### Tus tareas
**A)** Según la columna sobre Cifuentes, ¿en qué universidad se la conmina a ingresar como profesora?
**B)** Enumera todos los papeles de los que, según la columna sobre Cifuentes, se dedican a trabajar los políticos mientras la acción de gobierno está paralizada.
**C)** Reproduce literalmente el pasaje de la columna sobre Cifuentes que va desde "Dicho lo cual, no" hasta "Cómo cazar cazadores.".

### Texto fuente
========

La ética política de Cristina Cifuentes

OPINIÓN

CRISTINA QUICLER | AFP

09 abr 2018 . Actualizado a las 07:56 h.

Partiendo del clásico principio de que «la mujer del césar, además de ser honrada, debe parecerlo», Cristina Cifuentes, tan pagada de su eficacia y de su infinita transparencia, elaboró un tratado de ética política de un solo artículo -obviamente mutilado- que podría enunciarse así: «Quien no parezca honrado, aunque lo sea, debe ser erradicado de la vida pública». No era nueva en esto la señora Cifuentes, ya que el mismo Maquiavelo hubiese firmado ese código, en la práctica insostenible, que pone el disimulo por encima de la verdad. Porque la adopción de esta vara de medir resulta muy útil para eliminar enemigos y correligionarios, y porque los pueblos, que son la materia prima del populismo, suelen acoger estos métodos de limpieza con un entusiasmo justiciero digno de mejor causa.

Dicho lo cual, no creo que la señora Cifuentes pueda reprocharme que use su código para dictar sobre su máster esta sutil sentencia: aunque acepto la posibilidad de que doña Cristina sea un dechado de honradez, es evidente que no lo parece, por lo que, en estricta aplicación de su doctrina, y en defensa del formalismo moral al que quiso encomendar el futuro de España, la conmino a dimitir de sus cargos, y a ingresar en la Universidad Rey Juan Carlos, como profesora, para dirigir un máster sobre Cómo cazar cazadores.

En defensa de la indefendible, algunos asesores del PP pusieron en circulación la idea de que Cifuentes, tan valiosa ella, está siendo perseguida por «una trama delictiva» urdida desde el PSOE, como si esa imputación liberase a la presidenta de su apariencia corrupta. Y de ahí deduzco que la derecha española se mantiene en el craso error de no leer a Machado, y de ignorar el principio, de colosal profundidad tautológica, que abre el Cancionero de Juan de Mairena: «La verdad es la verdad, dígala Agamenón o su porquero». No descarto que el PSOE, desnortado como anda, haya confiado su futuro electoral a la estrategia de las minas, y que haya ordenado a sus zapadores cavar un túnel debajo de la silla de Cifuentes para hacerla volar por los aires. Pero mucho me temo que denunciar esta maniobra no le resta potencia a la carga socialista, y que, en vez de salvarle la cara al PP, acabe demostrando la escasa habilidad de unos consejeros que no supieron evacuar a Cifuentes antes de la explosión.

En el contexto de marrullería al que está reducida la política española, donde toda la acción de gobierno está paralizada, mientras los políticos se dedican a trabajar de tramperos, huroneros, zapadores, polillas, termitas, plagas de langosta y escarabajos peloteros, cada minuto que se demore la salida de Cifuentes es una tragedia para ella y para el PP, cuya regeneración, ayer intentada, es una urgente necesidad nacional. Y no porque la corrupción deba atajarse al estilo Ciudadanos, sino porque sería inadmisible que a la draconiana Cristina no se le aplicase su propia medicina.

========

[Datos extraídos de una colección]

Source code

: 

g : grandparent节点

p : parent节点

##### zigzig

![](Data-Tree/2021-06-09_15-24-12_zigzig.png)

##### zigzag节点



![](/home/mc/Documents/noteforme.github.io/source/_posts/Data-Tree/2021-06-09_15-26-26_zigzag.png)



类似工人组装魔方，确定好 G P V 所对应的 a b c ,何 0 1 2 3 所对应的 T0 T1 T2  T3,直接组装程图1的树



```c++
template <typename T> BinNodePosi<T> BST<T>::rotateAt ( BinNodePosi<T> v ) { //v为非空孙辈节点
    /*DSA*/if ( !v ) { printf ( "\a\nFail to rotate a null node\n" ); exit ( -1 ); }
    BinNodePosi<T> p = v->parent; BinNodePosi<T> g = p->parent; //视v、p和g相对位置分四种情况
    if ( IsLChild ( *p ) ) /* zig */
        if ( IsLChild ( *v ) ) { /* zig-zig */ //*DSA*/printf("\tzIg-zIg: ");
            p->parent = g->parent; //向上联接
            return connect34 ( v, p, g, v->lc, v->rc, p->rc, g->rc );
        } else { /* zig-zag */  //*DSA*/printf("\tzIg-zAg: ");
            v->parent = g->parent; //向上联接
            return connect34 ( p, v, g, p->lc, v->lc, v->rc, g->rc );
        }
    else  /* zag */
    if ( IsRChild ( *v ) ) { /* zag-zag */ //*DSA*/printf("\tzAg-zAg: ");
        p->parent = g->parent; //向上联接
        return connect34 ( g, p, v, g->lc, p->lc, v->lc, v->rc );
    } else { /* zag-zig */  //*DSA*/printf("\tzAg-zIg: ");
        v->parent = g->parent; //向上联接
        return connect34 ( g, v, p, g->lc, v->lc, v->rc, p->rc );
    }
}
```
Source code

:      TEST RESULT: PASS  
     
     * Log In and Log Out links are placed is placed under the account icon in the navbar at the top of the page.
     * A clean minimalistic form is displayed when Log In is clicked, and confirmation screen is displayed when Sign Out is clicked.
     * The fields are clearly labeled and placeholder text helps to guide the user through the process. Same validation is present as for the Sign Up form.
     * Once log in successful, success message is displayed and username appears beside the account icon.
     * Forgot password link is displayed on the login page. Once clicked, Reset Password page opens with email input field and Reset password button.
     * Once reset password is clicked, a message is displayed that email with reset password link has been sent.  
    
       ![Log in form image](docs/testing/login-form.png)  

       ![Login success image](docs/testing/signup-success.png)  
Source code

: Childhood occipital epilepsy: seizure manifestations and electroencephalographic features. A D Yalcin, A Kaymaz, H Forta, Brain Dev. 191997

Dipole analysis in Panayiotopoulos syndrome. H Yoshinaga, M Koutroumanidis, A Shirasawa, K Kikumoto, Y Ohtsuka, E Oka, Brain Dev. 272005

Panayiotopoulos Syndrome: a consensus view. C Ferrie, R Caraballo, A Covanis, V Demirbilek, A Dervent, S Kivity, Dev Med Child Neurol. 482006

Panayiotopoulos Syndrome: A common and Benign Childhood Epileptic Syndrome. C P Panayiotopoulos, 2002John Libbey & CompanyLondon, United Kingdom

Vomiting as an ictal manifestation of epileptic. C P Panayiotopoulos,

========

### Resultados por tarea
**A)** En la Universidad Rey Juan Carlos.

**B)** Tramperos, huroneros, zapadores, polillas, termitas, plagas de langosta y escarabajos peloteros.

**C)**
Dicho lo cual, no creo que la señora Cifuentes pueda reprocharme que use su código para dictar sobre su máster esta sutil sentencia: aunque acepto la posibilidad de que doña Cristina sea un dechado de honradez, es evidente que no lo parece, por lo que, en estricta aplicación de su doctrina, y en defensa del formalismo moral al que quiso encomendar el futuro de España, la conmino a dimitir de sus cargos, y a ingresar en la Universidad Rey Juan Carlos, como profesora, para dirigir un máster sobre Cómo cazar cazadores.